▶ Text

BEGIN

Fredrik bug report made me dive a little deeper into compares and contains tests.
Here is a snapshot of what my current version does:
'1' == None 0 u'1' == None 0 '1' == 'aäöü' 0 u'1' == 'aäöü' Traceback (most recent call last): File "<stdin>", line 1, in ? UnicodeError: UTF-8 decoding error: invalid data
'1' in ('a', None, 1) 0 u'1' in ('a', None, 1) 0 '1' in (u'aäöü', None, 1) 0 u'1' in ('aäöü', None, 1) Traceback (most recent call last): File "<stdin>", line 1, in ? UnicodeError: UTF-8 decoding error: invalid data
The decoding errors occur because 'aäöü' is not a valid UTF-8 string (Unicode comparisons coerce both arguments to Unicode by interpreting normal strings as UTF-8 encodings of Unicode).

END

▶ Questions
#1 In the post on Unicode comparisons, rewrite the paragraph beginning "The decoding errors occur because" more briefly, keeping its main facts.
#2 Output the part of the post on Unicode comparisons that opens with the words containing "Here is a snapshot" and closes with "encodings of Unicode).".
#3 Write the next part of the post on Unicode comparisons, picking up after its last sentence.

▶ Supplied entries
BEGIN

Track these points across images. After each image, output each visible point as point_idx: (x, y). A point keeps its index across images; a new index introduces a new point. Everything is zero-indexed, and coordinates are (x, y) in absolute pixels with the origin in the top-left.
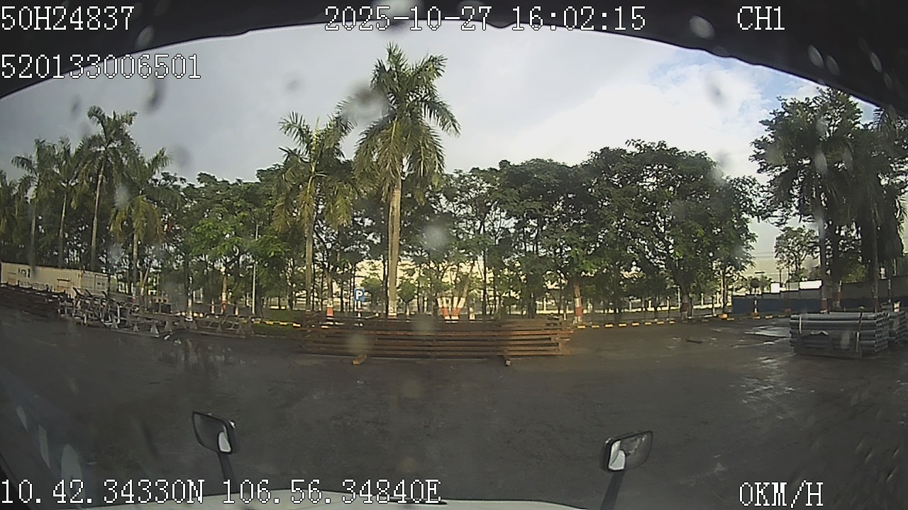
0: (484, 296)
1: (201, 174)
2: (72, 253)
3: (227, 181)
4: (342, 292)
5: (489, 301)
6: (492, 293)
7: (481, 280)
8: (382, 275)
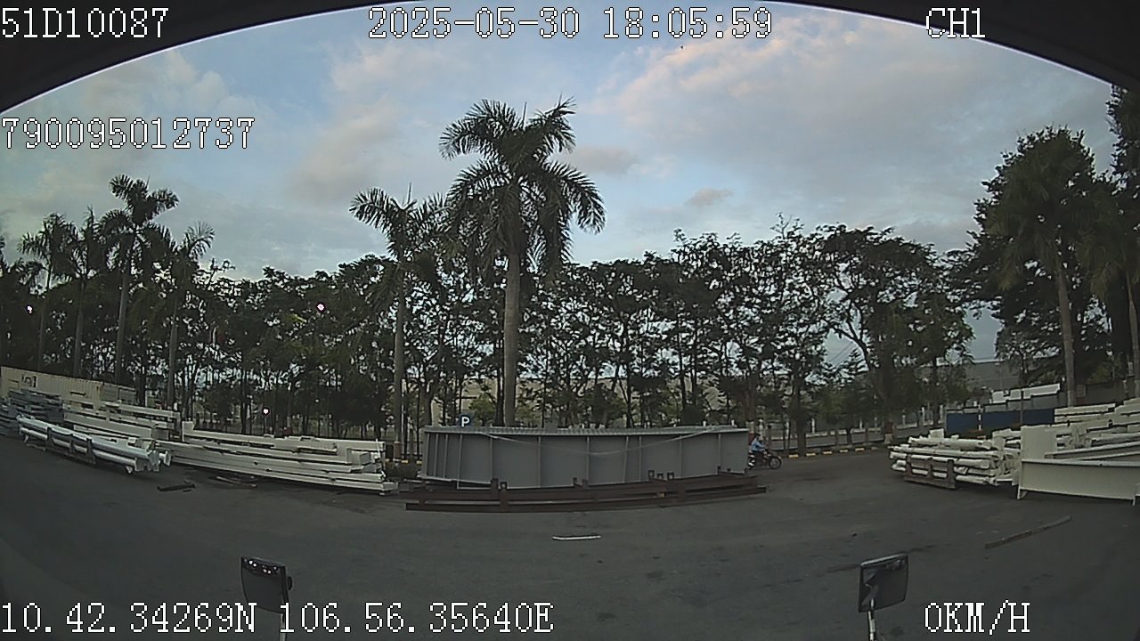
7: (624, 401)
8: (496, 396)
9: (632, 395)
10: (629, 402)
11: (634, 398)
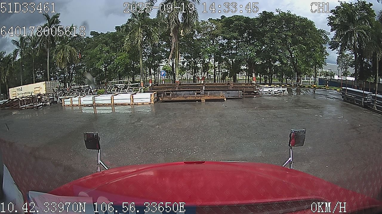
0: (214, 72)
1: (92, 32)
2: (38, 76)
3: (103, 33)
4: (154, 73)
5: (217, 74)
6: (218, 70)
7: (213, 65)
8: (171, 65)
9: (216, 63)
10: (215, 66)
11: (216, 64)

END

▶ Answers to the tasks
#1 The decoding errors happen because 'aäöü' is not valid UTF-8. Unicode comparisons convert both arguments to Unicode and read normal strings as UTF-8 encodings.

#2
Here is a snapshot of what my current version does:
'1' == None 0 u'1' == None 0 '1' == 'aäöü' 0 u'1' == 'aäöü' Traceback (most recent call last): File "<stdin>", line 1, in ? UnicodeError: UTF-8 decoding error: invalid data
'1' in ('a', None, 1) 0 u'1' in ('a', None, 1) 0 '1' in (u'aäöü', None, 1) 0 u'1' in ('aäöü', None, 1) Traceback (most recent call last): File "<stdin>", line 1, in ? UnicodeError: UTF-8 decoding error: invalid data
The decoding errors occur because 'aäöü' is not a valid UTF-8 string (Unicode comparisons coerce both arguments to Unicode by interpreting normal strings as UTF-8 encodings of Unicode).

#3
Question: is this behaviour acceptable or should I go even further and mask decoding errors during compares and contains tests too ?
I think this is right -- I expect it will catch more errors than it will cause. This made me go out and see what happens if you compare a numeric class instance (one that defines __int__) to another int -- it doesn't even call the __int__ method! This should be fixed in 1.7 when we do the smart comparisons and rich coercions (or was it the other way around? :-). --Guido van Rossum (home page: http://www.python.org/~guido/)